▸ TASK REQUIREMENTS
Please transcribe the data that follows exactly as given, leaving out every picture.

▸ MATERIAL FOR THIS EXERCISE
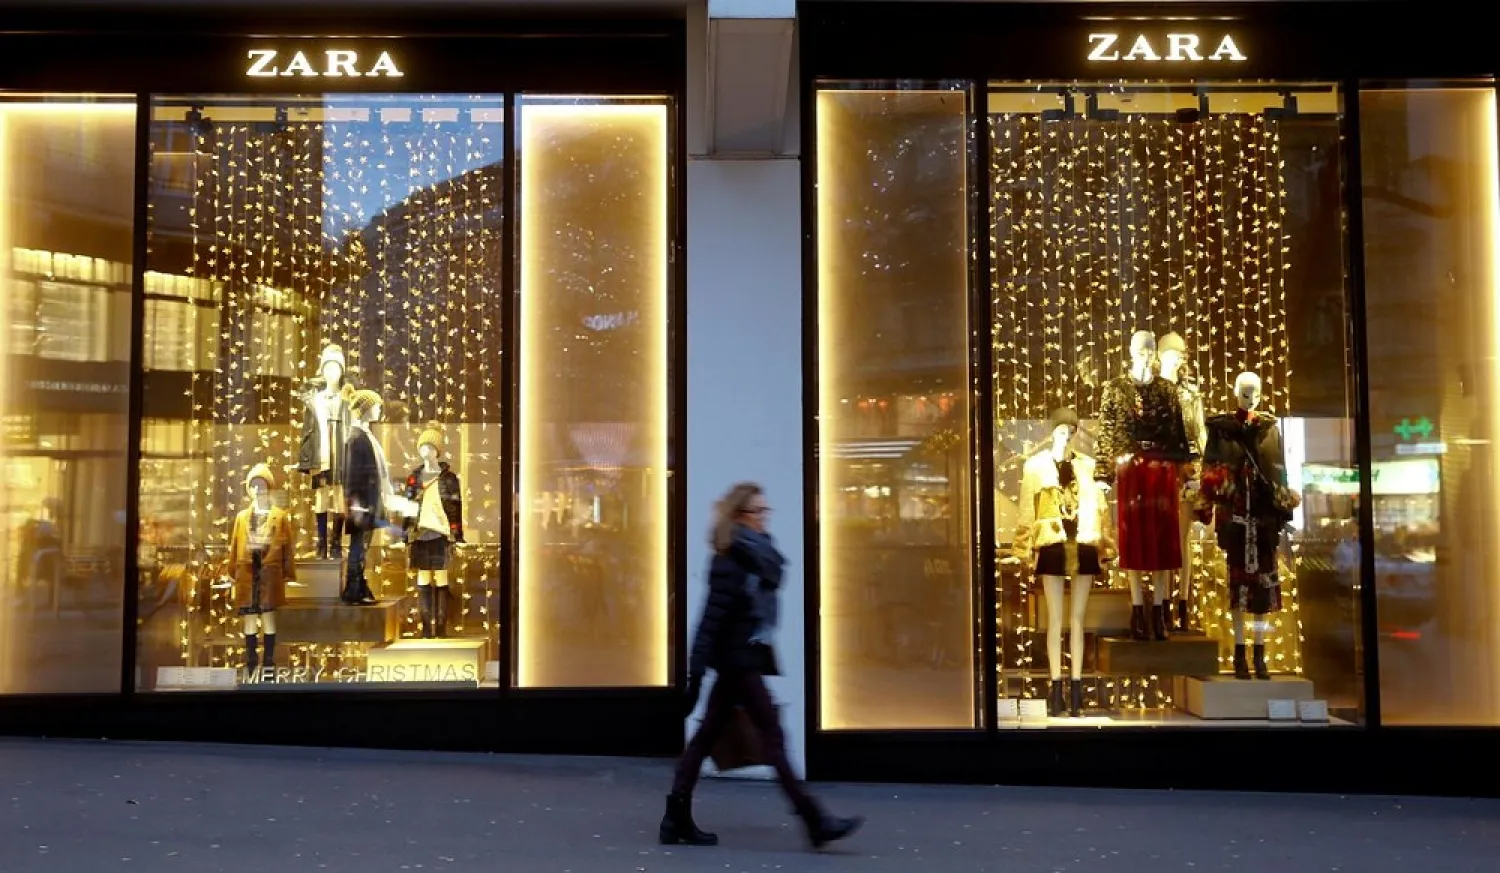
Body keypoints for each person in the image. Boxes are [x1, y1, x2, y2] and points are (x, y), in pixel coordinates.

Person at [660, 482, 863, 850]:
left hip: (744, 658)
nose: (764, 518)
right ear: (741, 517)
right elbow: (710, 619)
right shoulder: (730, 560)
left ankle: (675, 817)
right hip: (738, 662)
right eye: (758, 512)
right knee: (772, 738)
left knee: (708, 737)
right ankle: (814, 820)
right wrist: (695, 673)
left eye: (766, 511)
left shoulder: (756, 554)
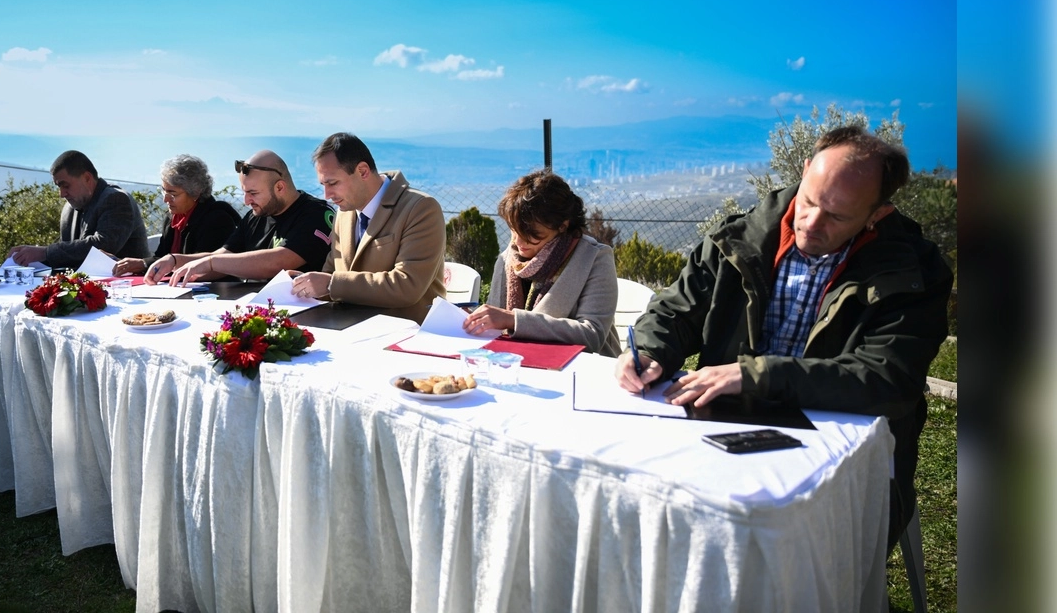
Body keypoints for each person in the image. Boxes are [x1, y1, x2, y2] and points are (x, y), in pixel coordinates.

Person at [614, 124, 952, 552]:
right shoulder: (738, 239)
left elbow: (887, 379)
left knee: (778, 551)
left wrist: (756, 376)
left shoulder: (914, 273)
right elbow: (674, 311)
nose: (811, 223)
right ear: (806, 169)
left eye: (838, 216)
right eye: (808, 201)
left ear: (877, 214)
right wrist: (650, 351)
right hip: (719, 437)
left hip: (835, 459)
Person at [462, 171, 621, 357]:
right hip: (519, 363)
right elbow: (497, 322)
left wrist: (514, 320)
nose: (518, 242)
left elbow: (592, 335)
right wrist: (474, 319)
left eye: (532, 235)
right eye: (514, 230)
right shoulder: (508, 259)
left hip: (582, 370)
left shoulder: (594, 257)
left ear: (562, 226)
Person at [291, 132, 445, 322]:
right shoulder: (344, 212)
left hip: (407, 338)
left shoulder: (420, 208)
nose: (327, 194)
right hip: (347, 330)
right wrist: (303, 283)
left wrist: (330, 284)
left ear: (363, 171)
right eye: (323, 184)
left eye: (333, 183)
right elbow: (331, 274)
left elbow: (407, 286)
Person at [145, 150, 335, 284]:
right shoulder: (257, 214)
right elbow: (222, 257)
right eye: (244, 192)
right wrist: (175, 261)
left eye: (253, 193)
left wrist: (211, 262)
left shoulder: (316, 213)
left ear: (279, 187)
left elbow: (280, 261)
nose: (246, 200)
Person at [8, 150, 149, 269]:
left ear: (87, 178)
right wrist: (28, 255)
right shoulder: (69, 209)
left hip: (128, 290)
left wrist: (45, 253)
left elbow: (102, 247)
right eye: (59, 187)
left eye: (66, 185)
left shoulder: (116, 199)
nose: (61, 194)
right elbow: (70, 253)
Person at [111, 155, 240, 277]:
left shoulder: (216, 219)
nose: (165, 199)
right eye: (163, 190)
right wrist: (141, 263)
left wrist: (146, 264)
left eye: (173, 194)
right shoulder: (173, 218)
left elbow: (204, 266)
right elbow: (162, 257)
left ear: (195, 193)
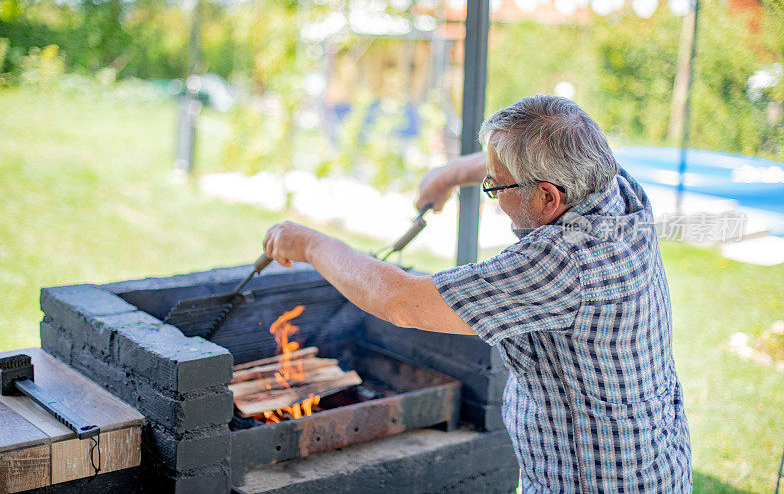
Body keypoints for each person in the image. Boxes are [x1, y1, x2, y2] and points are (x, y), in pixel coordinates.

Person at [263, 94, 692, 492]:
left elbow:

▸ WRITTEN RESPONSE
Body keypoints for each person in the image. Boxes are [x1, y1, x2, y2] and points are (x, y), in pixel coordinates.

Person at [660, 482, 863, 850]:
left hip: (744, 658)
nose: (764, 518)
right ear: (741, 517)
right elbow: (710, 619)
right shoulder: (730, 560)
left ankle: (675, 817)
right hip: (738, 662)
right eye: (758, 512)
right knee: (772, 738)
left knee: (708, 737)
right ankle: (814, 820)
right wrist: (695, 673)
left eye: (766, 511)
left shoulder: (756, 554)
Body keypoints for each person in the image. Boxes are [x1, y1, x2, y2] and points are (x, y), in pixel coordinates.

Person at [614, 124, 952, 552]:
right shoulder: (738, 239)
left elbow: (887, 379)
left knee: (778, 551)
left wrist: (756, 376)
left shoulder: (914, 273)
right elbow: (674, 311)
nose: (811, 223)
right ear: (806, 169)
left eye: (838, 216)
right eye: (808, 201)
left ear: (877, 214)
right wrist: (650, 351)
right hip: (719, 437)
left hip: (835, 459)
Person at [462, 171, 621, 357]:
right hip: (519, 363)
right elbow: (497, 322)
left wrist: (514, 320)
nose: (518, 242)
left elbow: (592, 335)
right wrist: (474, 319)
left eye: (532, 235)
right eye: (514, 230)
right shoulder: (508, 259)
left hip: (582, 370)
left shoulder: (594, 257)
left ear: (562, 226)
Person at [291, 132, 445, 322]:
right shoulder: (344, 212)
left hip: (407, 338)
left shoulder: (420, 208)
nose: (327, 194)
right hip: (347, 330)
right wrist: (303, 283)
left wrist: (330, 284)
left ear: (363, 171)
right eye: (323, 184)
left eye: (333, 183)
right elbow: (331, 274)
left elbow: (407, 286)
Person at [145, 150, 335, 284]:
right shoulder: (257, 214)
right elbow: (222, 257)
right eye: (244, 192)
right wrist: (175, 261)
left eye: (253, 193)
left wrist: (211, 262)
left shoulder: (316, 213)
left ear: (279, 187)
left elbow: (280, 261)
nose: (246, 200)
Person at [8, 150, 149, 269]:
left ear: (87, 178)
right wrist: (28, 255)
right shoulder: (69, 209)
left hip: (128, 290)
left wrist: (45, 253)
left elbow: (102, 247)
right eye: (59, 187)
left eye: (66, 185)
left shoulder: (116, 199)
nose: (61, 194)
right elbow: (70, 253)
Person at [111, 155, 240, 277]:
left shoulder: (216, 219)
nose: (165, 199)
right eye: (163, 190)
right wrist: (141, 263)
left wrist: (146, 264)
left eye: (173, 194)
right shoulder: (173, 218)
left elbow: (204, 266)
right elbow: (162, 257)
left ear: (195, 193)
Body keypoints for each person in the image. Boxes are [x1, y1, x2, y2] and points are (x, y), in pixel coordinates.

Person at [263, 94, 692, 492]:
left elbow:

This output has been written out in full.